Google Cloud offers several serverless compute options, notably Cloud Run and Cloud Functions. The term “serverless” has always been a misnomer, of course—there is a server somewhere. However, the term is important because it implies a key benefit, which is that the server is fully managed, so end users don’t have to worry about it.
Before we dive too deeply into the intricacies of Cloud Functions, it’s important to understand what they are. Public cloud platforms have continued to abstract server management by introducing “container-as-a-service” platforms like Cloud Run. However, these services still require you to build and deploy a container image. Cloud Functions introduce an additional layer of abstraction by allowing developers to simply upload raw code.
The second generation of Cloud Functions is powered by the same technology as Cloud Run, allowing developers to harness the traffic splitting, concurrency, and longer processing times native to Cloud Run. Many applications with simple logic, like those currently running on VMs or inside a container, can be segmented into Cloud Functions. However, because you lose control of the underlying infrastructure, it’s important to understand the security controls that can be applied to Cloud Functions. This article reviews identity-, network-, and platform-based methods to securely deploy Cloud Functions in your environment.
Summary of key Google Cloud Functions concepts
The table below summarizes the various security-focused Cloud Functions concepts described in this article.

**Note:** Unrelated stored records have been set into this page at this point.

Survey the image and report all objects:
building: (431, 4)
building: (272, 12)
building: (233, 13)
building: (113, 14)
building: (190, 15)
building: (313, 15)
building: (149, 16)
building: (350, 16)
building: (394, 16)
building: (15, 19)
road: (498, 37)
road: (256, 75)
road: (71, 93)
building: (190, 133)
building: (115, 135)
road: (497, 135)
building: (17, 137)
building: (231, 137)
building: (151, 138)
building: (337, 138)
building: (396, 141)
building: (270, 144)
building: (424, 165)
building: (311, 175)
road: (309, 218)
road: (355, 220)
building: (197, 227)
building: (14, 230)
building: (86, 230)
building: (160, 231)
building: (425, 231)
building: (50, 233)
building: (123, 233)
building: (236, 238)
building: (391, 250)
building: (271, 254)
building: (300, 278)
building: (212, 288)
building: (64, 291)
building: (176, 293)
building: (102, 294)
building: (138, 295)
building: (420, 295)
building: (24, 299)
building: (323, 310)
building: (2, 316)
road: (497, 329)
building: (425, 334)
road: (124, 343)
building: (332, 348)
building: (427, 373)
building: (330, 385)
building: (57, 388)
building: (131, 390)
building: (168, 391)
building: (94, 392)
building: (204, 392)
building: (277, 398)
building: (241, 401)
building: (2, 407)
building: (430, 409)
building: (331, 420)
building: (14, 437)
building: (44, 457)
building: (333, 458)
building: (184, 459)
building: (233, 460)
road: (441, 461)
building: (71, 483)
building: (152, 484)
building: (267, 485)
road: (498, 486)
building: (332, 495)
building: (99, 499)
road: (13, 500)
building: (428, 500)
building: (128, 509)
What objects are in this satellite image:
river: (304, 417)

Cloud Function identities | Instead of sharing the default compute engine service account across your environment, give each function boundary a unique service account to use. |
Identity-based controls | Use IAM roles and permissions on both user accounts and service accounts to ensure that functions can only be invoked by authorized individuals or machines. |
Ingress: network-based controls | Disallow all traffic (the default setting) and only allow internal traffic or traffic from Cloud Load Balancing. |
Egress: Serverless VPC Access | Egress traffic from Cloud Functions can be sent via the Serverless VPC Access connector to connect to private IPs such as internal VMs or databases. |
Cloud Secret Manager | If your function needs to retrieve sensitive values such as an API key or database password, store it in and retrieve it from Secret Manager. |
Organization Policy Service | Ensure that the recommendations and additional security features described above are in place by using organization policies. |
Monitoring | Metrics and alerts are provided by Cloud Functions that are similar to those of Cloud Run. |
Cloud Functions use cases
Common use cases of Cloud Functions include responding to user events or performing repeatable jobs, such as asynchronously processing files. For example, imagine that a social media site allows users to upload headshots for their profile pages. A Cloud Function may be triggered every time a new image is uploaded to resize the image to a web-friendly, standardized size and then crop it into a circle.
Running this code inside a virtual machine or using Kubernetes would be overkill for a single application or microservice, whereas using a functions-as-a-service platform would allow for segmentation and scalability. This can dramatically reduce operating costs because most serverless offerings are only billed by the number of times they are invoked and they offer additional scalability—a win/win for cloud architectures.
Cloud Functions identities
Each Cloud Function can be configured to run as a specific identity by selecting a service account at deployment time. Cloud Functions leverage Google Cloud’s underlying metadata service to generate a token and send requests securely within the platform.
For development purposes, it’s important to note that users can impersonate these service accounts to test cross-service authentication in their local environments. However, Cloud Functions cannot run as user (human) accounts.
Every new Google Cloud project includes several Google-managed service accounts by default; the specific types and number of accounts will be determined by which APIs are activated on the project. If you deploy a Cloud Function without specifying a particular service account, it will use the default Compute Engine identity provided by the Compute Engine API.
It’s dangerous to assume trust when using this single default identity since malicious code could take full advantage of the wide-reaching permissions that it may have. Instead, it’s important to delineate Cloud Functions by their purposes and define a security boundary to determine which upstream and downstream resources each should be able to access. Once this boundary has been defined, specific user-managed service accounts should be provisioned for each Cloud Function’s purpose.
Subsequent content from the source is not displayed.